Summary: Oner algorithm, I thought at the beginning that it was to find a characteristic of the lowest error rate can be judged by the classification of all features,
In fact, now understand that it can only judge the characteristics of the characteristics of the classification of the values, so it is obvious that it will have some limitations. Just saying
It is relatively quick and simple and clear. However, it is up to the situation to decide whether to use it.
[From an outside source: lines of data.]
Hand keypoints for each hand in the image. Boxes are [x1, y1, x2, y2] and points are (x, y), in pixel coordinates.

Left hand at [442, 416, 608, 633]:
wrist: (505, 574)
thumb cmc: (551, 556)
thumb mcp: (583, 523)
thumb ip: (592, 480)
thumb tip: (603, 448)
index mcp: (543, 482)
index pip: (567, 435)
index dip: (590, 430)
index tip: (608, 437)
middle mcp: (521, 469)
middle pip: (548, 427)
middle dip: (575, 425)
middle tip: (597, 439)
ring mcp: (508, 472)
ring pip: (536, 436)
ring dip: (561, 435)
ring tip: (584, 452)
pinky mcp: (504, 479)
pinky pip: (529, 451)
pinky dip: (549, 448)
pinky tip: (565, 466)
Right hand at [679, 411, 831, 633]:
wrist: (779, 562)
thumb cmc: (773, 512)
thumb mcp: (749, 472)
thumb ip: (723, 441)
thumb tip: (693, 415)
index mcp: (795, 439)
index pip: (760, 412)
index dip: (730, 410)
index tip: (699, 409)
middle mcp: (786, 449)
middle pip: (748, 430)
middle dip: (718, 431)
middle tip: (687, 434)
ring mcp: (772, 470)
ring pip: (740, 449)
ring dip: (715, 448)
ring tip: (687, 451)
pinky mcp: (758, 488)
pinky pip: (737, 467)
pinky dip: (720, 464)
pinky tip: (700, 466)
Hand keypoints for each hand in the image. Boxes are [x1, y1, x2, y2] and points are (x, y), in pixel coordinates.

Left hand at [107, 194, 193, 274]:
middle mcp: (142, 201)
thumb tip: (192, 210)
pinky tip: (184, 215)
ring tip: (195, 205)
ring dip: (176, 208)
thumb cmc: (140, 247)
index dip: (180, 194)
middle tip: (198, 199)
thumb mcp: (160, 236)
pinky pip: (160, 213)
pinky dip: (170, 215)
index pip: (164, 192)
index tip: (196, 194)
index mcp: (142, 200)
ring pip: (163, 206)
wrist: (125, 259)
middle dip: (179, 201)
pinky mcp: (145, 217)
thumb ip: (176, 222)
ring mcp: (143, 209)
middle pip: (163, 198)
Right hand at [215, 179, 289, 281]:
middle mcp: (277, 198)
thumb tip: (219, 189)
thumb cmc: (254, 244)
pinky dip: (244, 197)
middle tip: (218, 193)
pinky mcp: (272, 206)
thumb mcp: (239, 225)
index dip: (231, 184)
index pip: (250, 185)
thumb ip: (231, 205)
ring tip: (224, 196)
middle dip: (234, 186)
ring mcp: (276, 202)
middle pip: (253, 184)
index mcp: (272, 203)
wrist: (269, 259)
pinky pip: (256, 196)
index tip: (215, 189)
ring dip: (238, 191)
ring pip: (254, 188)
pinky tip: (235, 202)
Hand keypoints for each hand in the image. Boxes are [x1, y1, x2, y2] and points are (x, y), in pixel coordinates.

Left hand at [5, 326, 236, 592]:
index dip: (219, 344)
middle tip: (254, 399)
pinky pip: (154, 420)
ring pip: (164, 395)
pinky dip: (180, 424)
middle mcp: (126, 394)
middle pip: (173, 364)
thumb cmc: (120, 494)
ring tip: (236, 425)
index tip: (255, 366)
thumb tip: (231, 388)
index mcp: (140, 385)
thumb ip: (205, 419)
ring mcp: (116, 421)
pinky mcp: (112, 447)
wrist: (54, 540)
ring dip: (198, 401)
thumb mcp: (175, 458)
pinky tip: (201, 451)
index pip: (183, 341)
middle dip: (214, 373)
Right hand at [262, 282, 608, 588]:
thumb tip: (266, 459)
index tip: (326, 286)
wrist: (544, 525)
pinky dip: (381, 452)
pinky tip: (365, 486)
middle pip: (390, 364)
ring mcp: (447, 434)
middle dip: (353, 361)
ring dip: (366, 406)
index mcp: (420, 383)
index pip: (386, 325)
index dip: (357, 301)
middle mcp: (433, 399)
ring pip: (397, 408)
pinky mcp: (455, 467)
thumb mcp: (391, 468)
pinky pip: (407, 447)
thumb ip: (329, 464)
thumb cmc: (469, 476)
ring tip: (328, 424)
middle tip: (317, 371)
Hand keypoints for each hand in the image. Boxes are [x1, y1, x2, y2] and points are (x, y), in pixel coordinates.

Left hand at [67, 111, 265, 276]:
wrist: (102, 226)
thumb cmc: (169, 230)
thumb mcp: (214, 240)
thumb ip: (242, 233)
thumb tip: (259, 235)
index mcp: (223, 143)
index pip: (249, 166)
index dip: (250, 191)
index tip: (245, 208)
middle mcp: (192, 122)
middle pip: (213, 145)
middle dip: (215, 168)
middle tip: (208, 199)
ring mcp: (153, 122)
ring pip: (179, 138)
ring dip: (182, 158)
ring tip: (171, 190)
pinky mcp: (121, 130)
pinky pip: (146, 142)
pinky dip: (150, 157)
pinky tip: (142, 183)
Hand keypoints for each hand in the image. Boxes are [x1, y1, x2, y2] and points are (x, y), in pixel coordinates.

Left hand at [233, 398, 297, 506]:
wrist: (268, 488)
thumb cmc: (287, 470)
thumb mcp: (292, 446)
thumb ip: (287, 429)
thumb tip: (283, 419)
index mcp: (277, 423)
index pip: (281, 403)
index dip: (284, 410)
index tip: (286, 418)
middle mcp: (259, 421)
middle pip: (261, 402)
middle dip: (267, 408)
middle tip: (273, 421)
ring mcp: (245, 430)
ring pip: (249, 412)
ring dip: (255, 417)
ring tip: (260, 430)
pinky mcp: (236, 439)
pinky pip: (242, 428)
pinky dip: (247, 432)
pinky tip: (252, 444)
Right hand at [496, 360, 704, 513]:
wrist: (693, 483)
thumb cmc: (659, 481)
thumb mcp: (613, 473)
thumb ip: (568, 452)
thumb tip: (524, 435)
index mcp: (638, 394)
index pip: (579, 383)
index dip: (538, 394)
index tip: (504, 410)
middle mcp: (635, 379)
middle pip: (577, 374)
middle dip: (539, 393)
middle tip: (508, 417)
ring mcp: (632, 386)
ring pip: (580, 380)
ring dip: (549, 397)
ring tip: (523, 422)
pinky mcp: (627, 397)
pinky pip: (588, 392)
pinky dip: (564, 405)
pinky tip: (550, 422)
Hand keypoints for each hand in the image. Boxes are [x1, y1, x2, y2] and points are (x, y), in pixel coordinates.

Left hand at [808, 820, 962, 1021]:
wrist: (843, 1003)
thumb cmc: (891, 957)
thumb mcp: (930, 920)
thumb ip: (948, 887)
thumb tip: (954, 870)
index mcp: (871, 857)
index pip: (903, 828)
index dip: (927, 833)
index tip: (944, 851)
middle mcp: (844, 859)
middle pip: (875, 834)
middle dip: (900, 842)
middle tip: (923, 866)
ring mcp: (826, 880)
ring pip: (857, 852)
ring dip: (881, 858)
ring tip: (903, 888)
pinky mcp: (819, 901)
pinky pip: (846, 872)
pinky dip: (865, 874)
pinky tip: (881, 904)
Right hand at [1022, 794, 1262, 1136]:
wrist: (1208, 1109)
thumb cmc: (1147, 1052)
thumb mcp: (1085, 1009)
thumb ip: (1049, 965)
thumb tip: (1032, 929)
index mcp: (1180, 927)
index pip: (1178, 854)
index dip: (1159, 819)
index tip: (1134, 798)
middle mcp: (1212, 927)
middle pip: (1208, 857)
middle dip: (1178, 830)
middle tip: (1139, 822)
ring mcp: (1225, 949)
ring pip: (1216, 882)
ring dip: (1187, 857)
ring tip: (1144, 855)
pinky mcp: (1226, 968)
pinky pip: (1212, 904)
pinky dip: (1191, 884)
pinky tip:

Class Precision recall F1-score support

0 0.94 1.00) 0.97 17
1 0.00 0.00) 0.00 13
2 0.40 1.00) 0.57 8

Avg/total 0.51 0.66 0.55 38

Note:

# in the code above.
For sample in X_test:
Print Sample[0]
# Get the first column of data from X_test. The following code is used to get the first line of data for X_test.
Print X_test[0]
# Note the difference between the two

Python algorithm walkthrough--one Rule algorithm

Related Article

Contact Us

The content source of this page is from Internet, which doesn't represent Alibaba Cloud's opinion; products and services mentioned on that page don't have any relationship with Alibaba Cloud. If the content of the page makes you feel confusing, please write us an email, we will handle the problem within 5 days after receiving your email.

If you find any instances of plagiarism from the community, please send an email to: info-contact@alibabacloud.com and provide relevant evidence. A staff member will contact you within 5 working days.

A Free Trial That Lets You Build Big!

Start building with 50+ products and up to 12 months usage for Elastic Compute Service

  • Sales Support

    1 on 1 presale consultation

  • After-Sales Support

    24/7 Technical Support 6 Free Tickets per Quarter Faster Response

  • Alibaba Cloud offers highly flexible support services tailored to meet your exact needs.